The ground floor consisted of a cobble-floored linney used as a scullery, a good-sized kitchen and a large parlour. A small room leading out from the parlour I had for my own den, fitted throughout with bookshelves, and that in turn led into a spacious outhouse, which I used partly as a workshop and partly as a laboratory, for I was still keen on chemical experiments. The floors of all these rooms except the scullery and my workshop, which was bricked, were flagged with great slate slabs. My wife had complained of them, for they were uneven in many places, besides being cold and tiring for the feet. We had talked about flooring them with wood, and I had bought the planks, which I had stacked upon the open rafters of my workshop. As I was a good carpenter, I planned to do the job myself as soon as the weather broke, and it happened that this flooring was to play an important part in the murder.

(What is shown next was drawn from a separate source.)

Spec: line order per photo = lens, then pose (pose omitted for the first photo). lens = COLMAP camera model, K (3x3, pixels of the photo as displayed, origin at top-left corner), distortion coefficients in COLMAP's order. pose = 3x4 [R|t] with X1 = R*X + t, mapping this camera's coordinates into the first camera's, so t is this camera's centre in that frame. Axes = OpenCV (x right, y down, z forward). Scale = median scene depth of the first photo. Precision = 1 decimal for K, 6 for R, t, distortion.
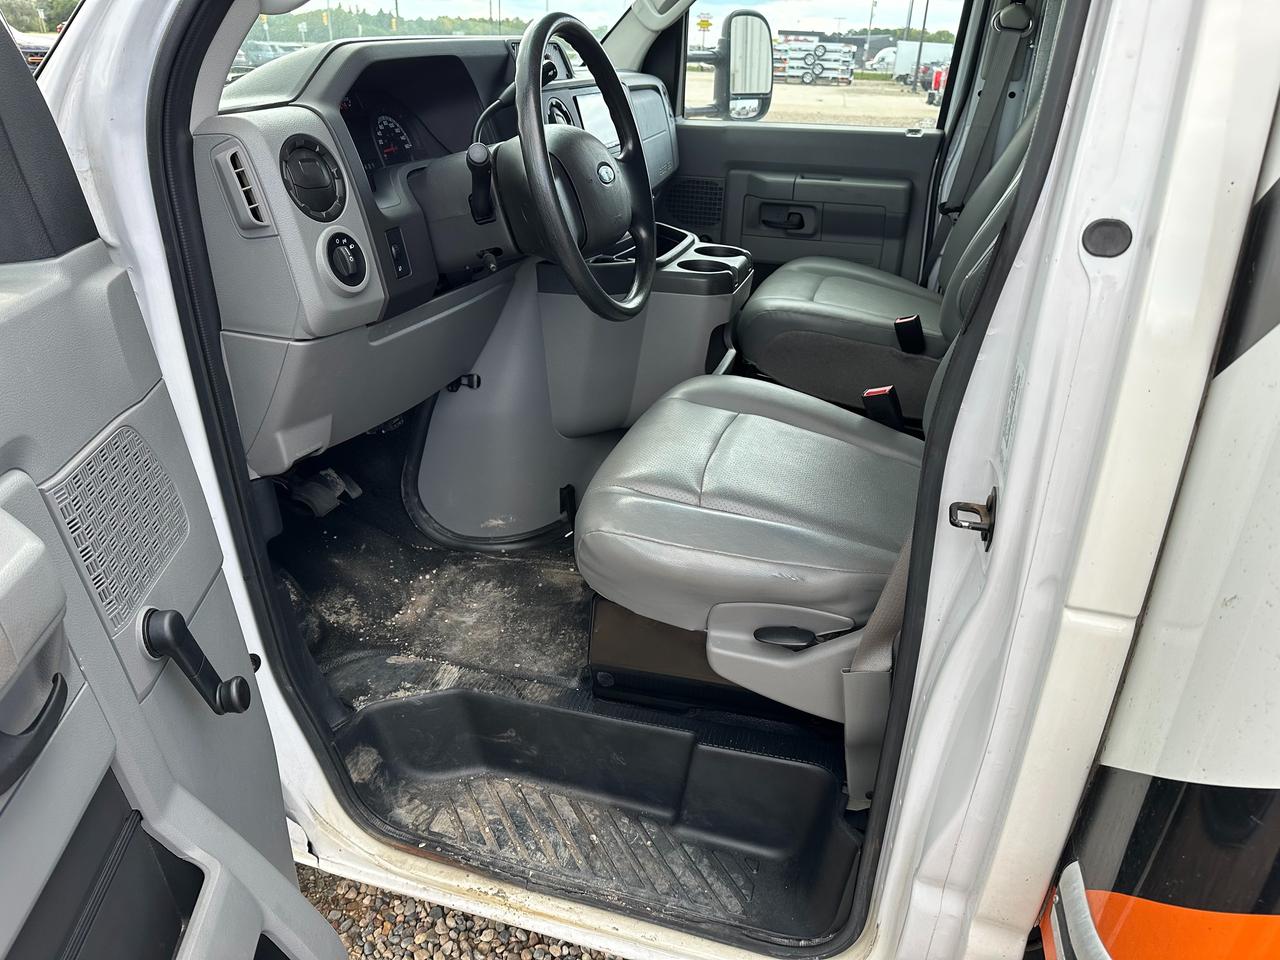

Now, from the first night on which I had decided to kill the Major, I went out of my way to be charming to him in order to put him off his guard. My manner therefore had the like effect upon my wife. Though she must have resented his dictatorial manner, ordering this and that as though the house belonged to him, she went out of her way to be civil to him. She really thought that I was glad to have him with us, and for my sake played the gracious hostess. She excused his excesses in food, drink and smokes on account of his malaria. He called it Charleston fever, whatever that disease may be. At all events, I am quite sure he never suffered from it. But that again was the way of him. It was not enough to say he had malaria. No, he must give it a more high-sounding name.

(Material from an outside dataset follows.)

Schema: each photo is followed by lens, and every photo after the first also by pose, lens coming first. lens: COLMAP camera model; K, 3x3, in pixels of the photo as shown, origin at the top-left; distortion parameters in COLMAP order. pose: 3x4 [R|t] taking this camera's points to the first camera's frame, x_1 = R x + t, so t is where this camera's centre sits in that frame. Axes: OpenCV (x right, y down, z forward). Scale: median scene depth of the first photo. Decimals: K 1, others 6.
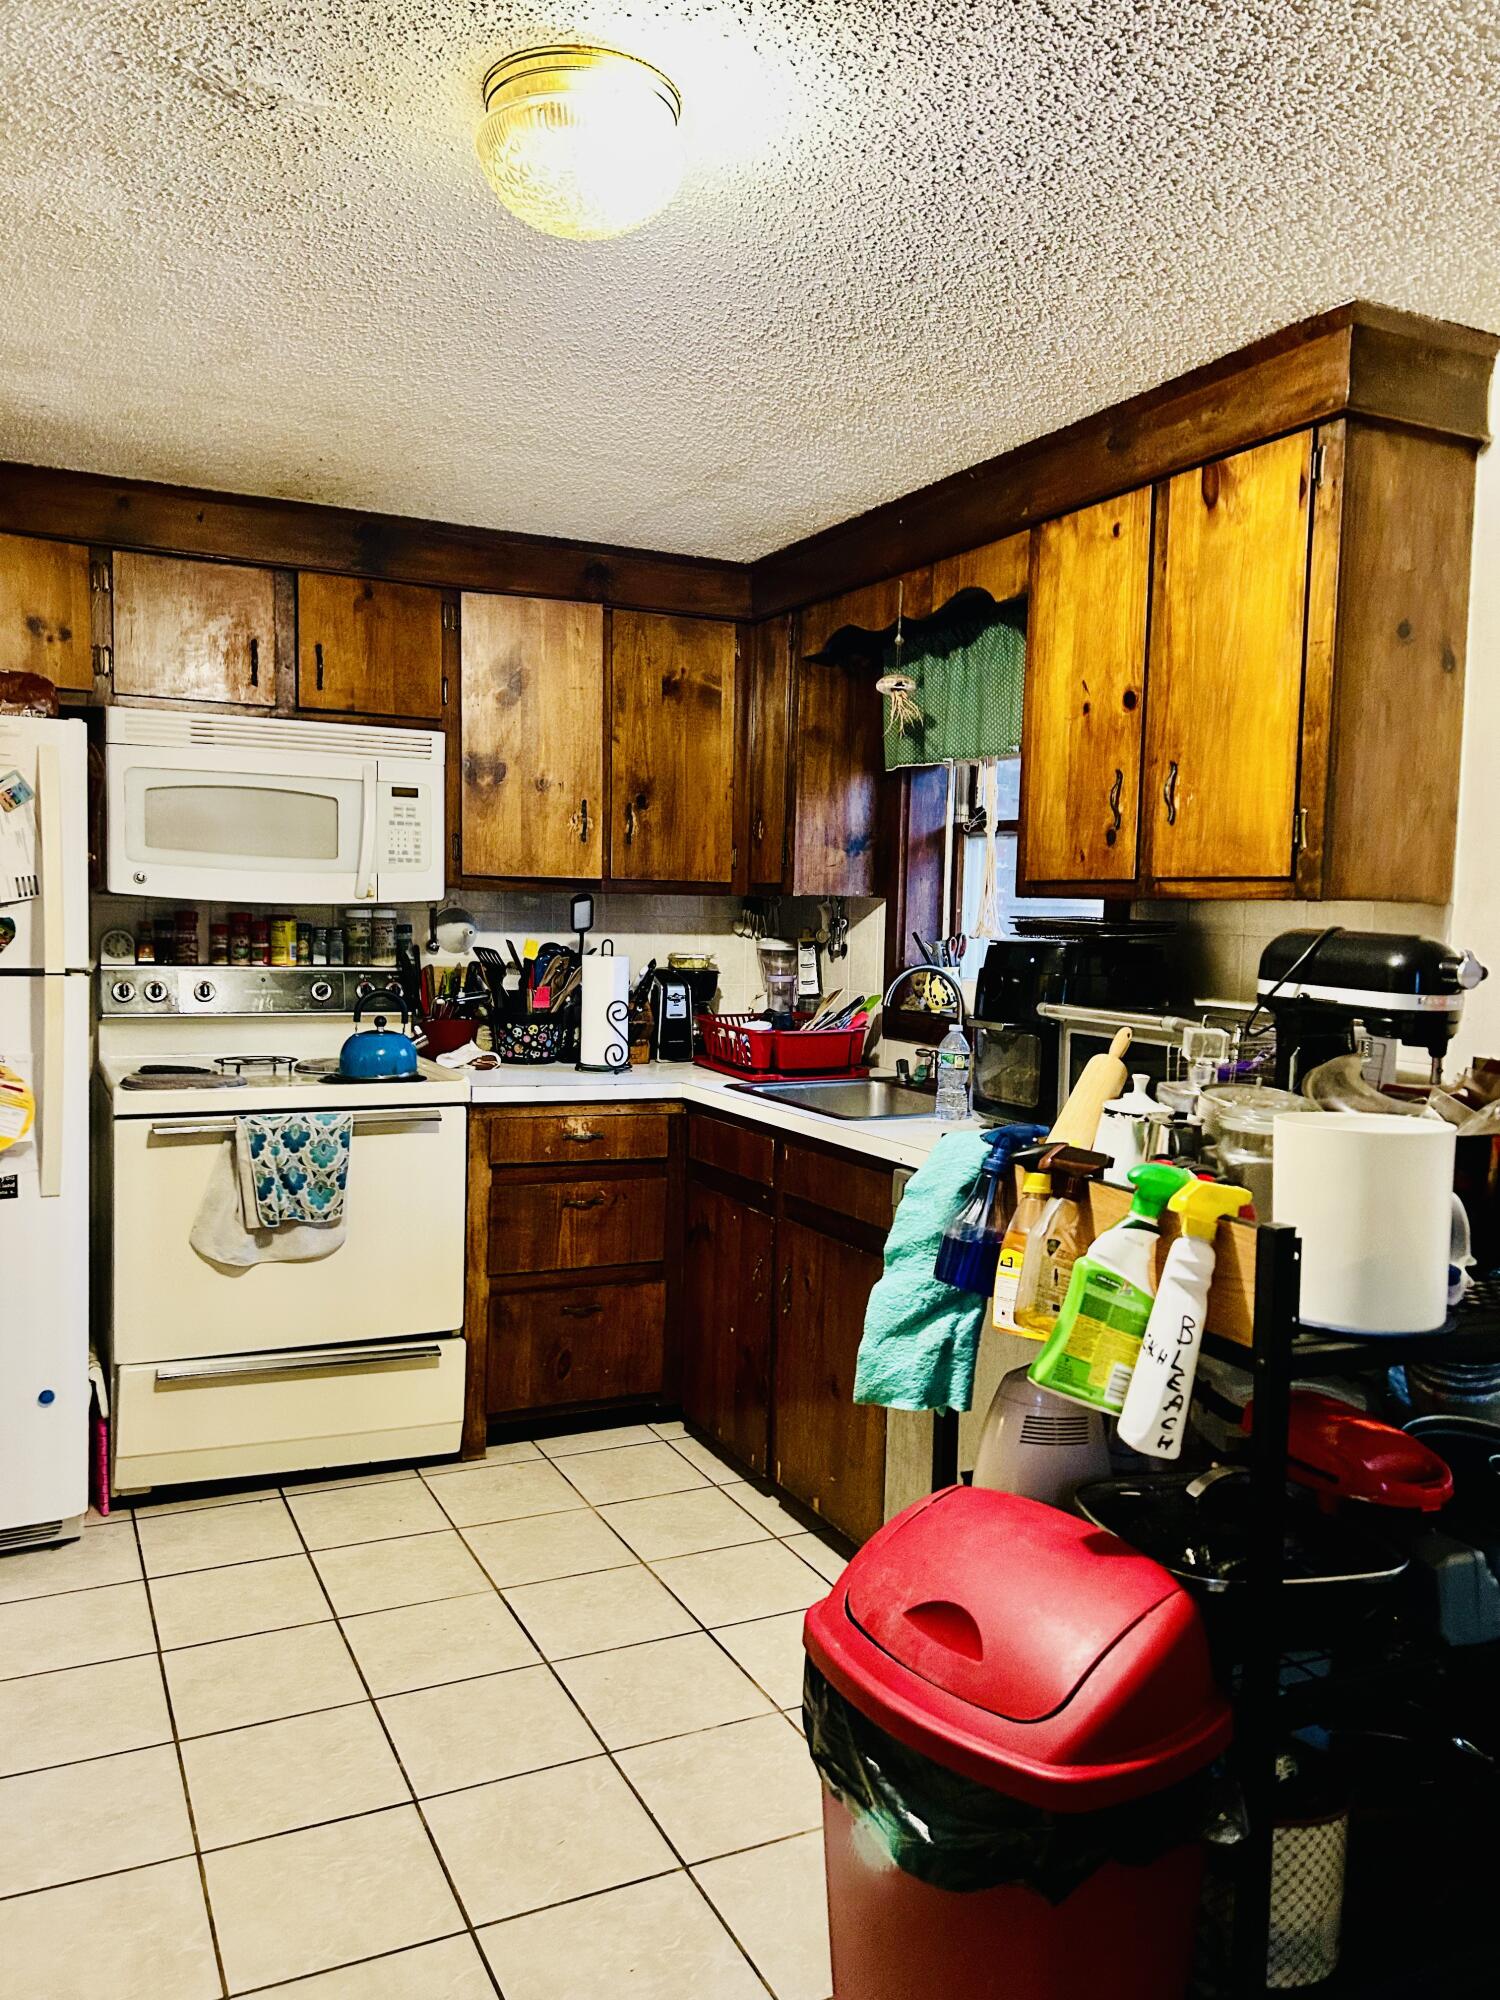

Knowing him as well as I did, I was haunted by one dread which would have upset all my plans. I feared that he might become too familiar with my
wife, so that I should be compelled to quarrel with him before the time was ripe. That would have ruined all. At first he contented himself with a cousinly attitude, going out of his way to please her with his manners. That he was impressed by her beauty I knew only too well, for once he urged me to hurry up and come down with the cash for our shares in his company. When I told him that married life had of necessity made me cautious over money, he said that it would be better for my happiness if I made it possible for him to depart, as he was in danger of falling very seriously in love with his pretty cousin. ‘And you know, old son, that I have a way with women, don’t you?’ I concealed my red rage under the cloak of not taking him seriously. I laughed and he laughed too, adding, ‘Well, don’t say when it’s too late that I didn’t give you open warning.’